Activity » Copy the text of the records below word for word, leaving out the pictures.

[Quiz items based on charts]

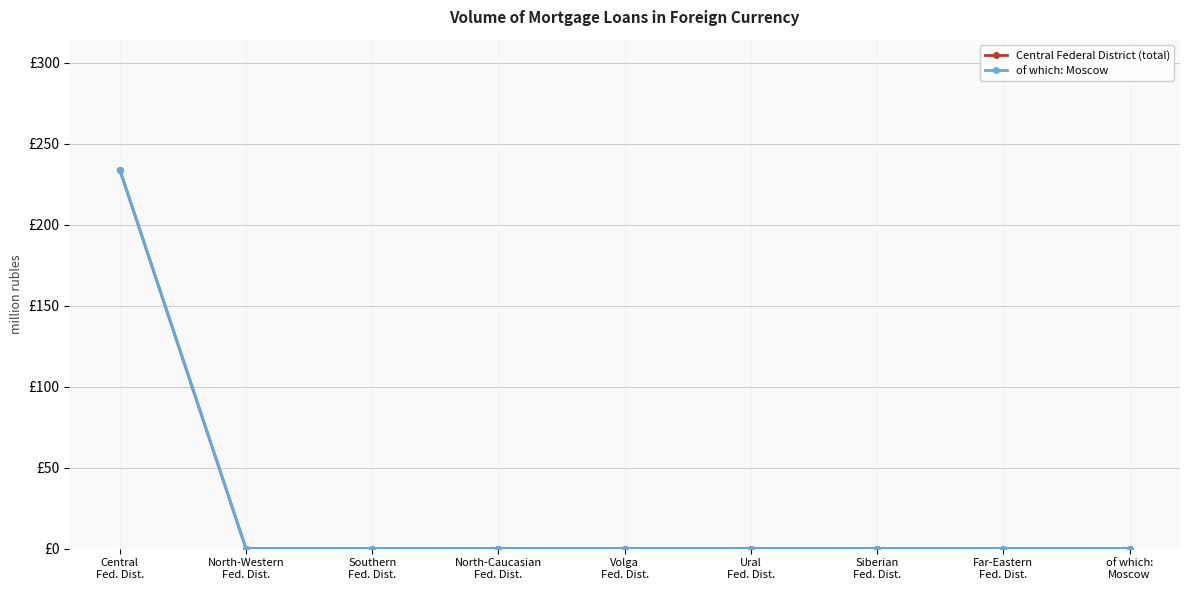

At how many categories does at least one series exceed 227?

1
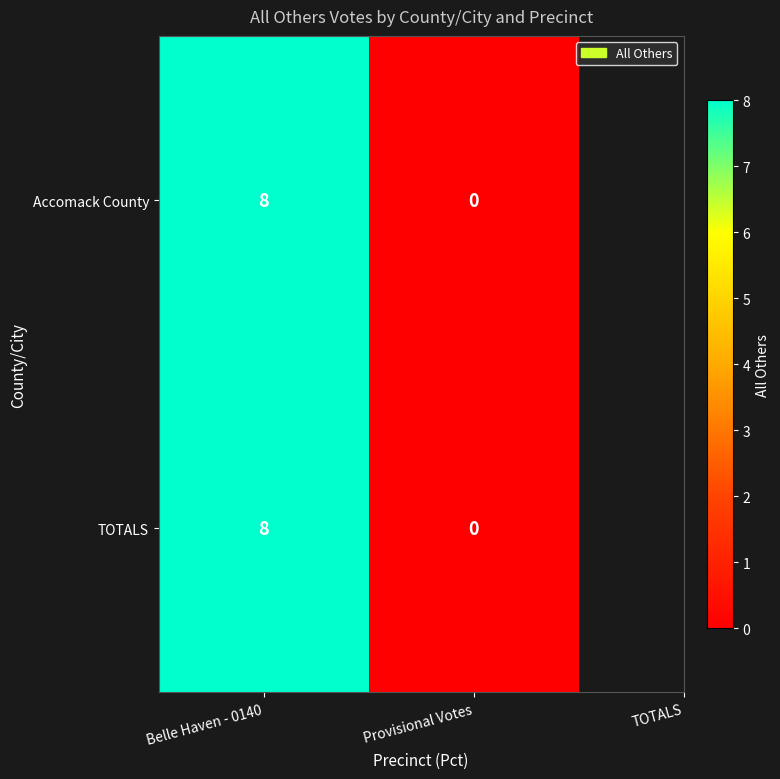

What is the total value across all series at Belle Haven - 0140?

16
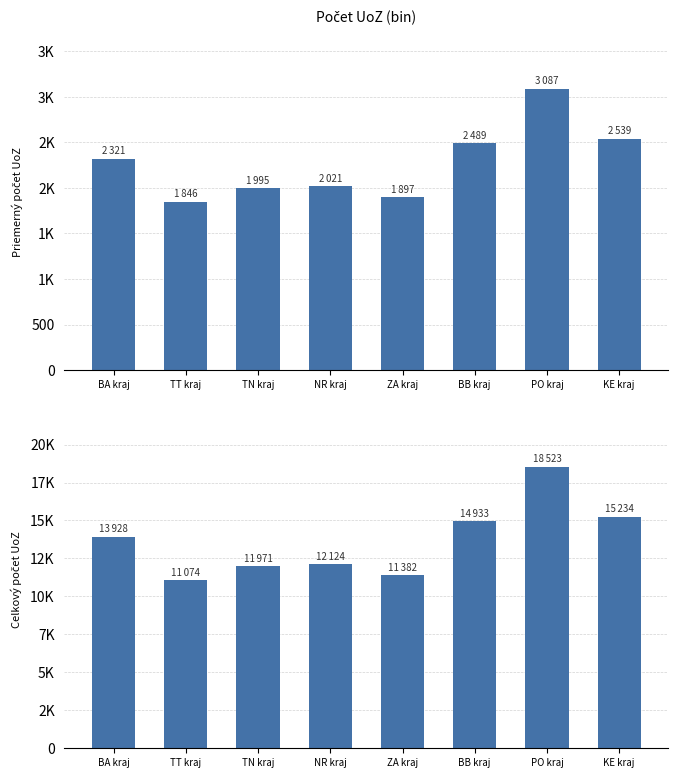

What is the spread (max minus min) of values at PO kraj?

15436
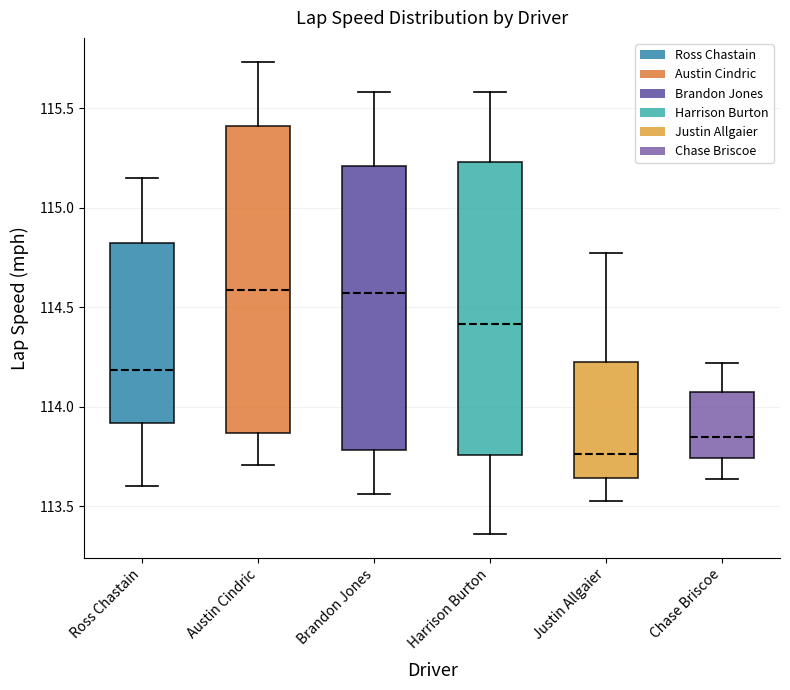

Where does the median line of the box for Brandon Jones sit on the y-axis? The values are not printed on the chart, so give them approximately, as read against the axis.

114.55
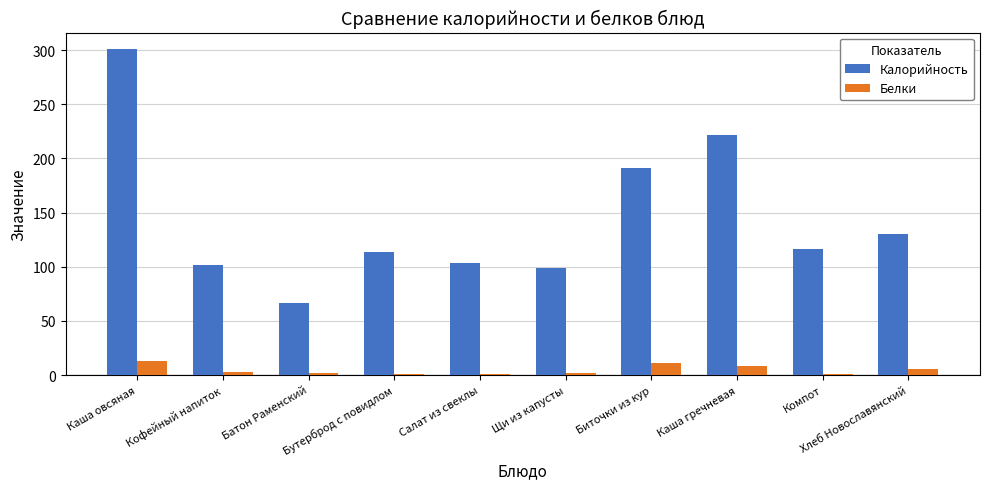

What is the total value across all series at Бутерброд с повидлом?

115.0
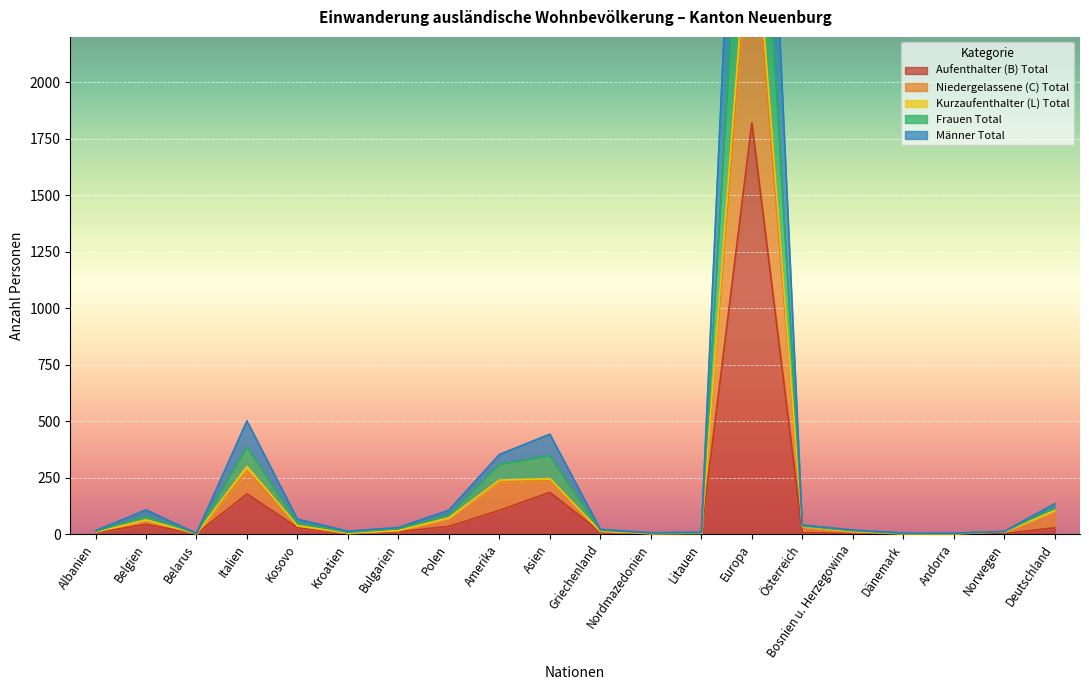

Does the chart display data point markers on the line(s)?

No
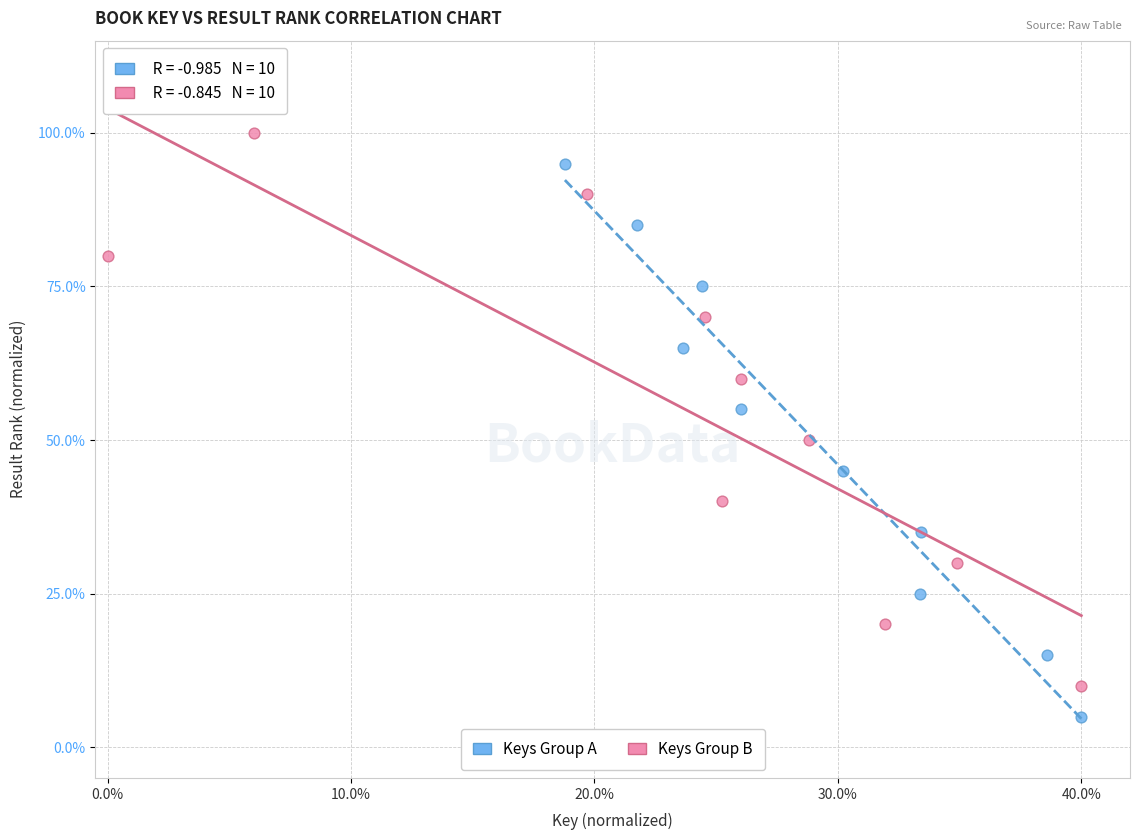

What are all the series names shown in the legend?

Keys Group A, Keys Group B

Result of this exercise »
At how many categories does at least one series exceed 227?

1

What is the total value across all series at Belle Haven - 0140?

16

What is the spread (max minus min) of values at PO kraj?

15436

Where does the median line of the box for Brandon Jones sit on the y-axis? The values are not printed on the chart, so give them approximately, as read against the axis.

114.55

What is the total value across all series at Бутерброд с повидлом?

115.0

Does the chart display data point markers on the line(s)?

No

What are all the series names shown in the legend?

Keys Group A, Keys Group B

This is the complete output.